Task statement: I'd like the entries reproduced exactly, with the images omitted.

Records from a dataset:
------------

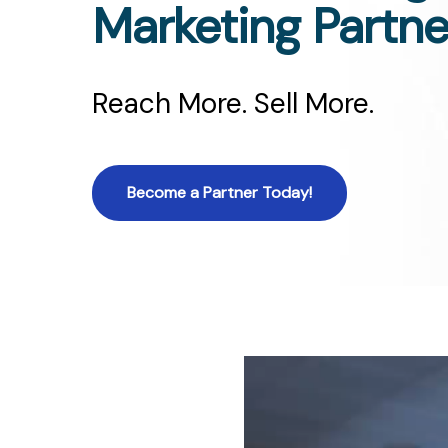
Marketing Partne
Reach More. Sell More.
Become a Partner Today!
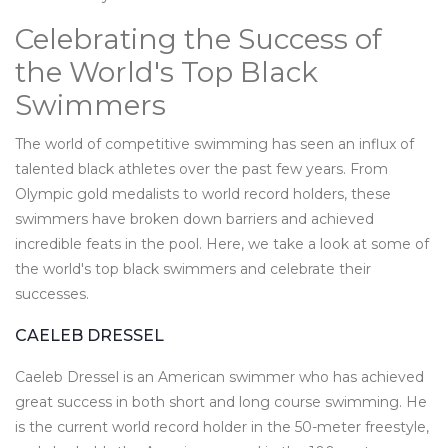
Celebrating the Success of
the World's Top Black
Swimmers
The world of competitive swimming has seen an influx of
talented black athletes over the past few years. From
Olympic gold medalists to world record holders, these
swimmers have broken down barriers and achieved
incredible feats in the pool. Here, we take a look at some of
the world's top black swimmers and celebrate their
successes.
CAELEB DRESSEL
Caeleb Dressel is an American swimmer who has achieved
great success in both short and long course swimming. He
is the current world record holder in the 50-meter freestyle,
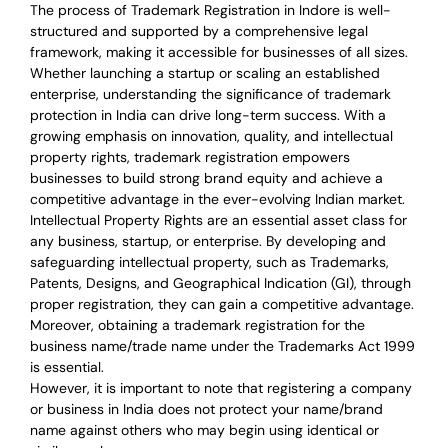
The process of Trademark Registration in Indore is well-
structured and supported by a comprehensive legal
framework, making it accessible for businesses of all sizes.
Whether launching a startup or scaling an established
enterprise, understanding the significance of trademark
protection in India can drive long-term success. With a
growing emphasis on innovation, quality, and intellectual
property rights, trademark registration empowers
businesses to build strong brand equity and achieve a
competitive advantage in the ever-evolving Indian market.
Intellectual Property Rights are an essential asset class for
any business, startup, or enterprise. By developing and
safeguarding intellectual property, such as Trademarks,
Patents, Designs, and Geographical Indication (GI), through
proper registration, they can gain a competitive advantage.
Moreover, obtaining a trademark registration for the
business name/trade name under the Trademarks Act 1999
is essential.
However, it is important to note that registering a company
or business in India does not protect your name/brand
name against others who may begin using identical or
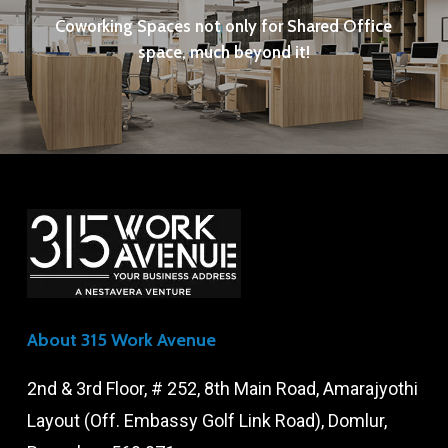
Coworking Spaces not only for Shared Office
space, much beyond it!
About 315 Work Avenue
2nd & 3rd Floor, # 252, 8th Main Road, Amarajyothi
Layout (Off. Embassy Golf Link Road), Domlur,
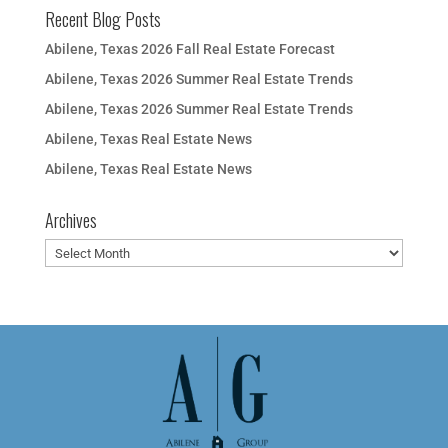
Recent Blog Posts
Abilene, Texas 2026 Fall Real Estate Forecast
Abilene, Texas 2026 Summer Real Estate Trends
Abilene, Texas 2026 Summer Real Estate Trends
Abilene, Texas Real Estate News
Abilene, Texas Real Estate News
Archives
Archives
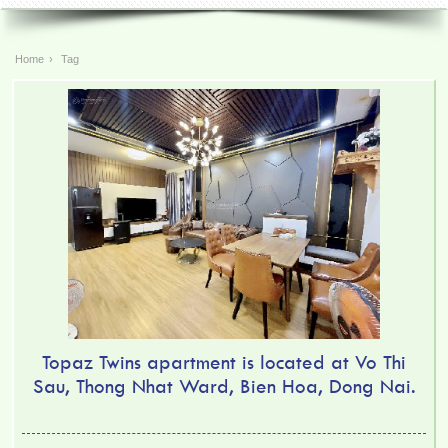
Home
›
Tag
Topaz Twins apartment is located at Vo Thi
Sau, Thong Nhat Ward, Bien Hoa, Dong Nai.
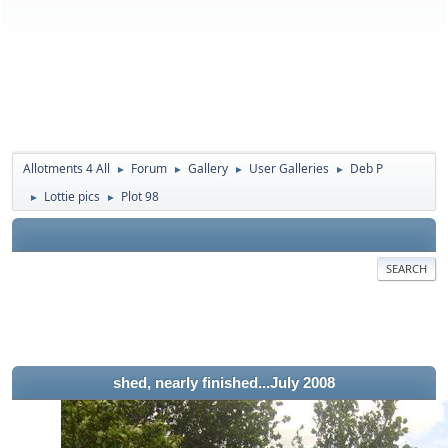
Allotments 4 All
Forum
Gallery
User Galleries
Deb P
►
►
►
►
Lottie pics
Plot 98
►
►
SEARCH
shed, nearly finished...July 2008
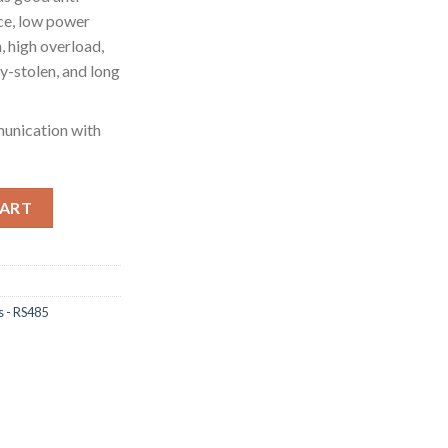
ce, low power
, high overload,
ity-stolen, and long
unication with
tion power analyser, 1p2w 3p3w 3p4w, modbus/pulse output port 
CART
s - RS485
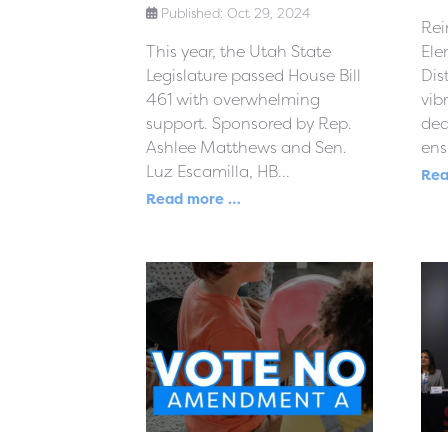
Published: Oct 29, 2024
Rei
This year, the Utah State
Ele
Legislature passed House Bill
Dis
461 with overwhelming
vib
support. Sponsored by Rep.
ded
Ashlee Matthews and Sen.
ensu
Luz Escamilla, HB...
Rea
Read more …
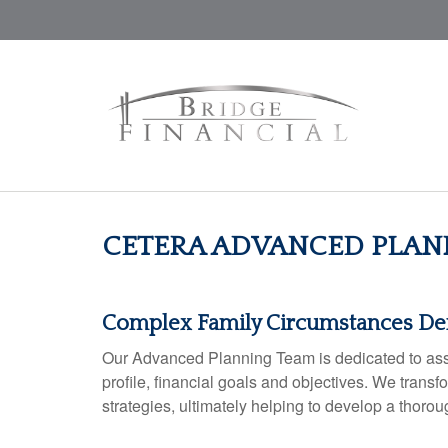
CETERA ADVANCED PLAN
Complex Family Circumstances D
Our Advanced Planning Team is dedicated to assist
profile, financial goals and objectives. We tran
strategies, ultimately helping to develop a thoro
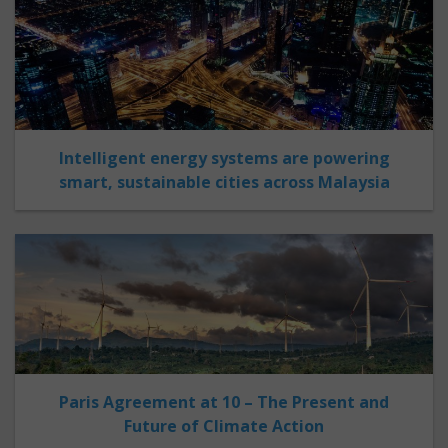
Intelligent energy systems are powering
smart, sustainable cities across Malaysia
Paris Agreement at 10 – The Present and
Future of Climate Action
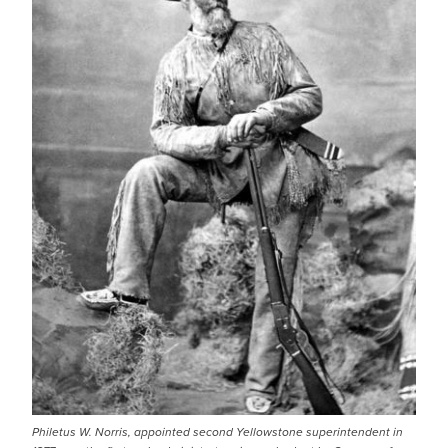
Philetus W. Norris, appointed second Yellowstone superintendent in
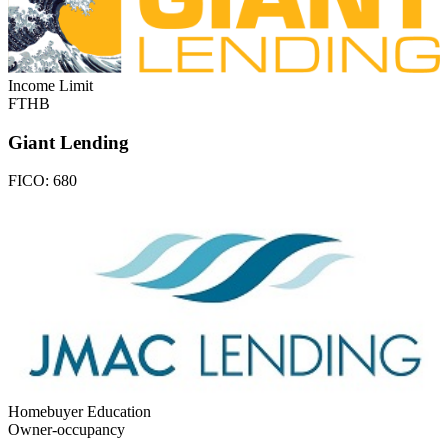
Income Limit
FTHB
Giant Lending
FICO:
680
Homebuyer Education
Owner-occupancy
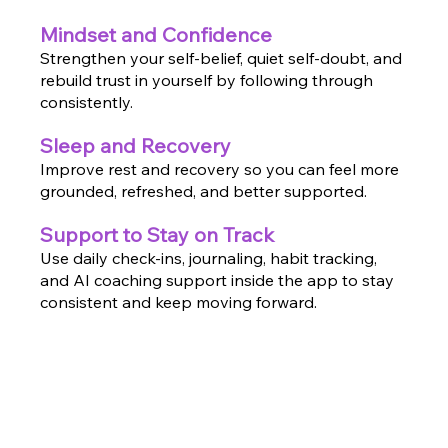
Mindset and Confidence
Strengthen your self-belief, quiet self-doubt, and
rebuild trust in yourself by following through
consistently.
Sleep and Recovery
Improve rest and recovery so you can feel more
grounded, refreshed, and better supported.
Support to Stay on Track
Use daily check-ins, journaling, habit tracking,
and AI coaching support inside the app to stay
consistent and keep moving forward.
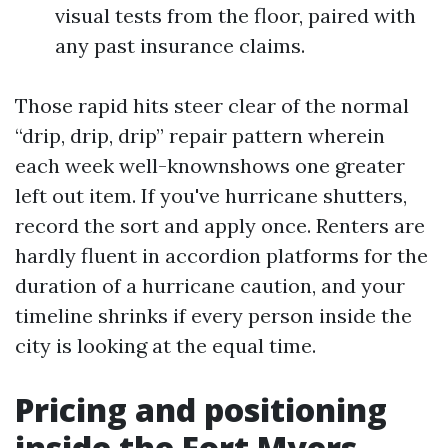
visual tests from the floor, paired with
any past insurance claims.
Those rapid hits steer clear of the normal
“drip, drip, drip” repair pattern wherein
each week well-knownshows one greater
left out item. If you've hurricane shutters,
record the sort and apply once. Renters are
hardly fluent in accordion platforms for the
duration of a hurricane caution, and your
timeline shrinks if every person inside the
city is looking at the equal time.
Pricing and positioning
inside the Fort Myers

------------

Task response:
Marketing Partne
Reach More. Sell More.
Become a Partner Today!
Celebrating the Success of
the World's Top Black
Swimmers
The world of competitive swimming has seen an influx of
talented black athletes over the past few years. From
Olympic gold medalists to world record holders, these
swimmers have broken down barriers and achieved
incredible feats in the pool. Here, we take a look at some of
the world's top black swimmers and celebrate their
successes.
CAELEB DRESSEL
Caeleb Dressel is an American swimmer who has achieved
great success in both short and long course swimming. He
is the current world record holder in the 50-meter freestyle,
The process of Trademark Registration in Indore is well-
structured and supported by a comprehensive legal
framework, making it accessible for businesses of all sizes.
Whether launching a startup or scaling an established
enterprise, understanding the significance of trademark
protection in India can drive long-term success. With a
growing emphasis on innovation, quality, and intellectual
property rights, trademark registration empowers
businesses to build strong brand equity and achieve a
competitive advantage in the ever-evolving Indian market.
Intellectual Property Rights are an essential asset class for
any business, startup, or enterprise. By developing and
safeguarding intellectual property, such as Trademarks,
Patents, Designs, and Geographical Indication (GI), through
proper registration, they can gain a competitive advantage.
Moreover, obtaining a trademark registration for the
business name/trade name under the Trademarks Act 1999
is essential.
However, it is important to note that registering a company
or business in India does not protect your name/brand
name against others who may begin using identical or
Coworking Spaces not only for Shared Office
space, much beyond it!
About 315 Work Avenue
2nd & 3rd Floor, # 252, 8th Main Road, Amarajyothi
Layout (Off. Embassy Golf Link Road), Domlur,
Recent Blog Posts
Abilene, Texas 2026 Fall Real Estate Forecast
Abilene, Texas 2026 Summer Real Estate Trends
Abilene, Texas 2026 Summer Real Estate Trends
Abilene, Texas Real Estate News
Abilene, Texas Real Estate News
Archives
Archives
Home
›
Tag
Topaz Twins apartment is located at Vo Thi
Sau, Thong Nhat Ward, Bien Hoa, Dong Nai.
Allotments 4 All
Forum
Gallery
User Galleries
Deb P
►
►
►
►
Lottie pics
Plot 98
►
►
SEARCH
shed, nearly finished...July 2008
ce, low power
, high overload,
ity-stolen, and long
unication with
tion power analyser, 1p2w 3p3w 3p4w, modbus/pulse output port 
CART
s - RS485
Published: Oct 29, 2024
Rei
This year, the Utah State
Ele
Legislature passed House Bill
Dis
461 with overwhelming
vib
support. Sponsored by Rep.
ded
Ashlee Matthews and Sen.
ensu
Luz Escamilla, HB...
Rea
Read more …
CETERA ADVANCED PLAN
Complex Family Circumstances D
Our Advanced Planning Team is dedicated to assist
profile, financial goals and objectives. We tran
strategies, ultimately helping to develop a thoro
Intelligent energy systems are powering
smart, sustainable cities across Malaysia
Paris Agreement at 10 – The Present and
Future of Climate Action
Philetus W. Norris, appointed second Yellowstone superintendent in
Income Limit
FTHB
Giant Lending
FICO:
680
Homebuyer Education
Owner-occupancy
Mindset and Confidence
Strengthen your self-belief, quiet self-doubt, and
rebuild trust in yourself by following through
consistently.
Sleep and Recovery
Improve rest and recovery so you can feel more
grounded, refreshed, and better supported.
Support to Stay on Track
Use daily check-ins, journaling, habit tracking,
and AI coaching support inside the app to stay
consistent and keep moving forward.
visual tests from the floor, paired with
any past insurance claims.
Those rapid hits steer clear of the normal
“drip, drip, drip” repair pattern wherein
each week well-knownshows one greater
left out item. If you've hurricane shutters,
record the sort and apply once. Renters are
hardly fluent in accordion platforms for the
duration of a hurricane caution, and your
timeline shrinks if every person inside the
city is looking at the equal time.
Pricing and positioning
inside the Fort Myers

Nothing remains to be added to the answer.